In shaking up the leadership of the southern republic in the Caucasus Mountains, Georgian party officials were following a pattern set last year in the neighboring republics of Armenia and Azerbaijan. After four months of nationalist protests, the Armenian and Azerbaijani party chiefs were fired, apparently as a sign of displeasure with their handling of the unrest.

Regarding today’s meeting in Tbilisi, the Georgian capital, Gerasimov said that after a heated discussion the committee unamimously ″met the request of comrade Patiashvili and relieved him of the post of the first secretary of the Georgian Communist Party.″

Gerasimov did not give a reason for the shake-up or say exactly what was discussed. But he said earlier that the leadership had accepted responsibility for ordering soldiers to clear pro-independence demonstrators in Tbilisi, the Georgian capital, on Sunday. At least 19 people were killed.

Signs posted at Tbilisi State University after the clash called Patiashvili a ″killer.″ Patiashvili, 49, was elected first secretary in July 1985.

The Soviet foreign minister, Eduard A. Shevardnadze, a Georgian who preceded Patiashvili as the republic’s party chief, attended today’s meeting.

The official news agency Tass said the Politburo decribed the situation in the republic as ″strained,″ with universities and schools still shut by boycotts. It said factories and public transport were operating normally.

Lomidze, however, said some businesses in Tbilisi were not operating at normal levels because of a strike that began a week ago in the city of 1.2 million people, 900 miles south of Moscow.

Leda Archvadze, the sister-in-law of arrested Georgian human rights activist Zviad Gamsakhurdia, said a memorial has appeared outside Government House, the site of the bloody confrontation.

″There are mountains of flowers. Every day people place fresh flowers,″ she said in a telephone interview today from Tbilisi.

About 2,000 people marched through the streets Thursday for a funeral for one of the victims, psychiatrist Zia Djinjaradze, 42, according to human rights activist. No funerals were scheduled today, but more were planned Saturday and Sunday, said Lomidze and Ms. Archvadze.

Nationalists have demanded the resignation of the local government and a special session of the Georgian Parliament to consider secession from the Soviet Union, according to official and unofficial sources.

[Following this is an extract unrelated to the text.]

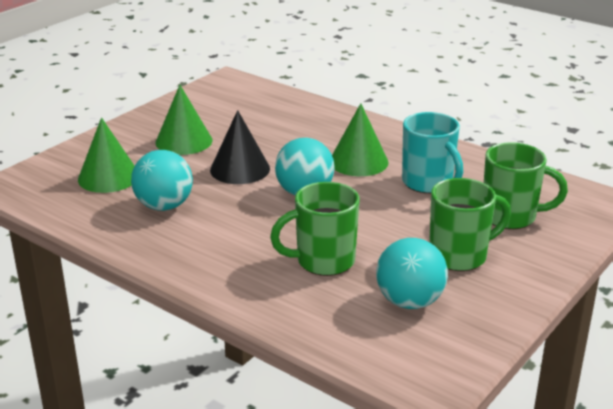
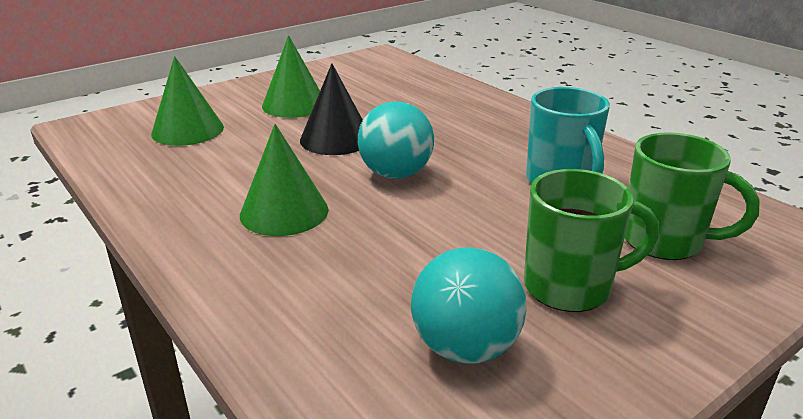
camera: 15 degrees right, 0 degrees up
turquoise ball [131,150,193,211] -> none
green mug [270,182,359,276] -> none
green cone [332,103,388,176] -> green cone moved to [240,124,329,236]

Demonstrations in Georgia first began April 4, when protesters criticized calls from members of the republic’s ethnic Abkhazian minority to break away because of alleged discrimination by Georgians.

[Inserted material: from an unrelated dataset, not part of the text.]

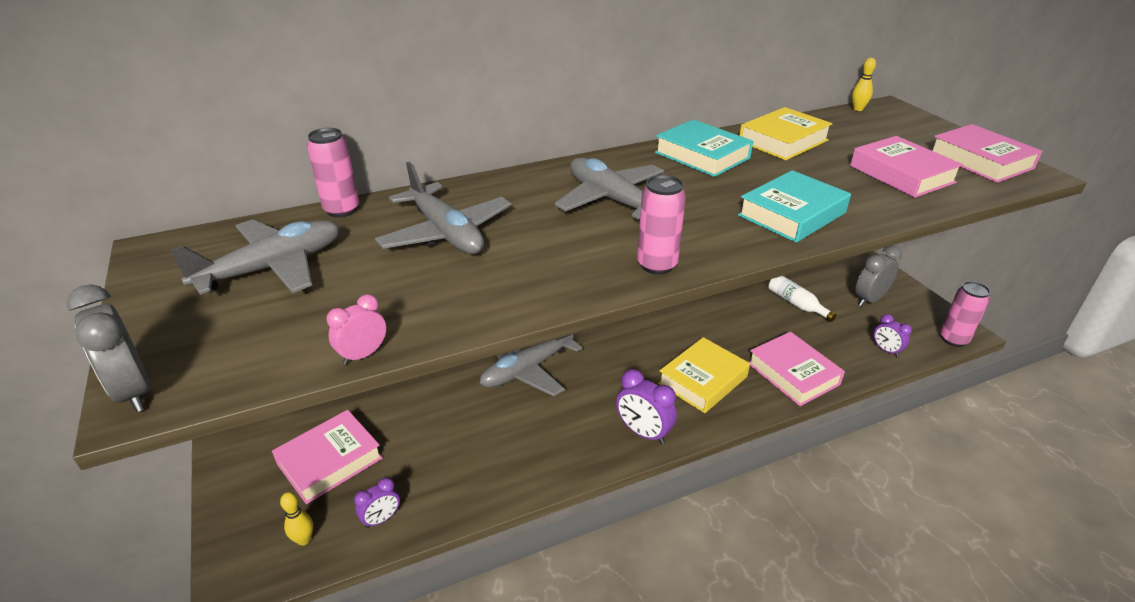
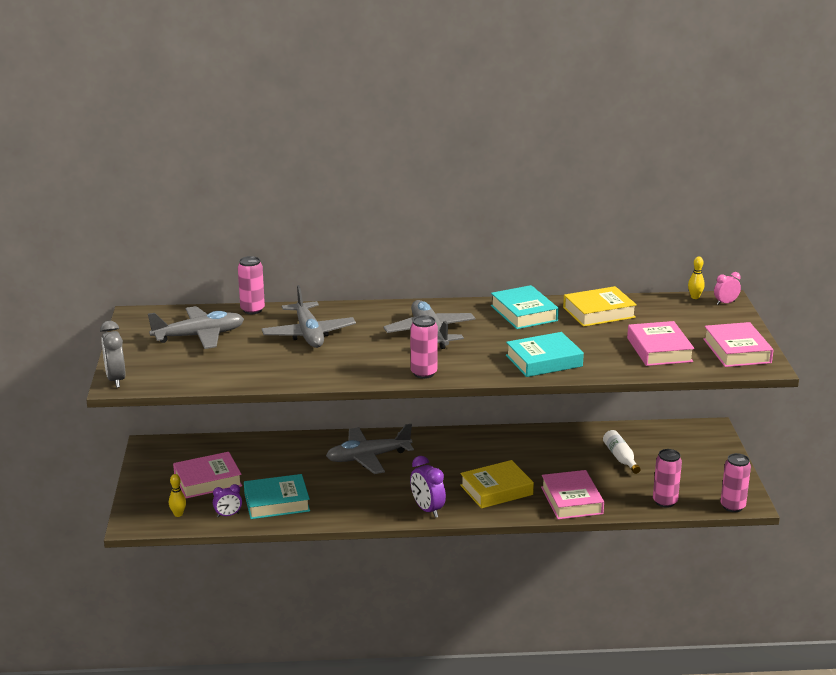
camera: 20 degrees right, 10 degrees down
pink clock [327,294,386,365] -> pink clock moved to [714,272,741,305]
grey clock [855,246,902,307] -> none
purple clock [874,314,912,357] -> pink can [653,449,682,508]
none -> turquoise book [244,474,310,519]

Other protesters have demanded Georgia secede from the Soviet Union because of alleged interference from the central government.

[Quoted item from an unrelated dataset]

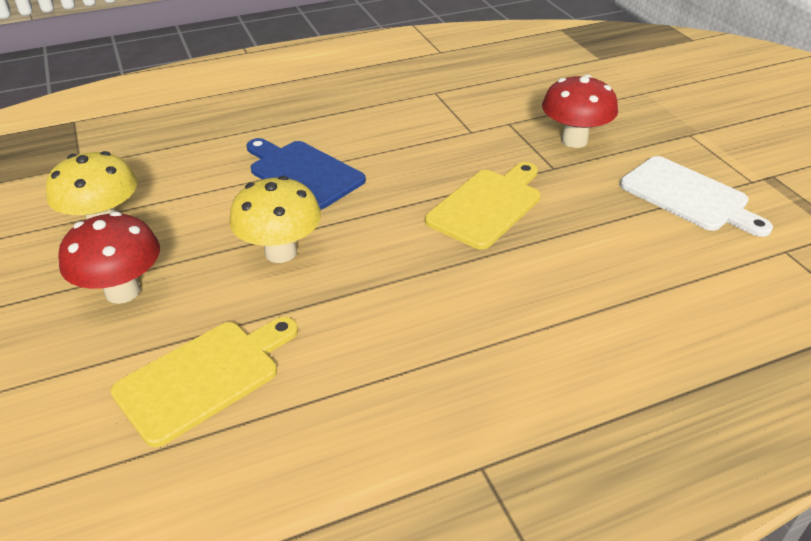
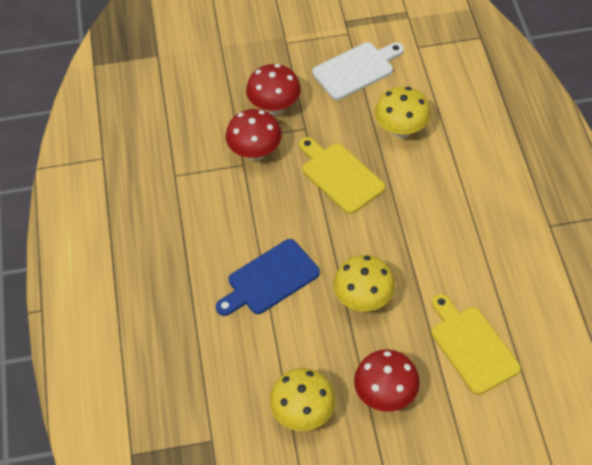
camera: 75 degrees left, 15 degrees up
none -> red mushroom [226,109,282,161]
none -> yellow mushroom [375,86,431,138]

Gerasimov told reporters on Thursday that a commission is investigating whether soldiers who broke up Sunday’s protest had short metal shovels customarily used for digging trenches.

If an investigation finds soldiers beat the protesters with shovels, ″there is a question of whether these people should be punished,″ he said.

The Red Army newspaper today quoted medical examiners conducting the investigation as saying they had found no evidence on victims’ bodies of gunshot or stab wounds.

A curfew remains in effect in Tbilisi, Gerasimov said. Foreign reporters have been barred from traveling to Georgia since unrest there began.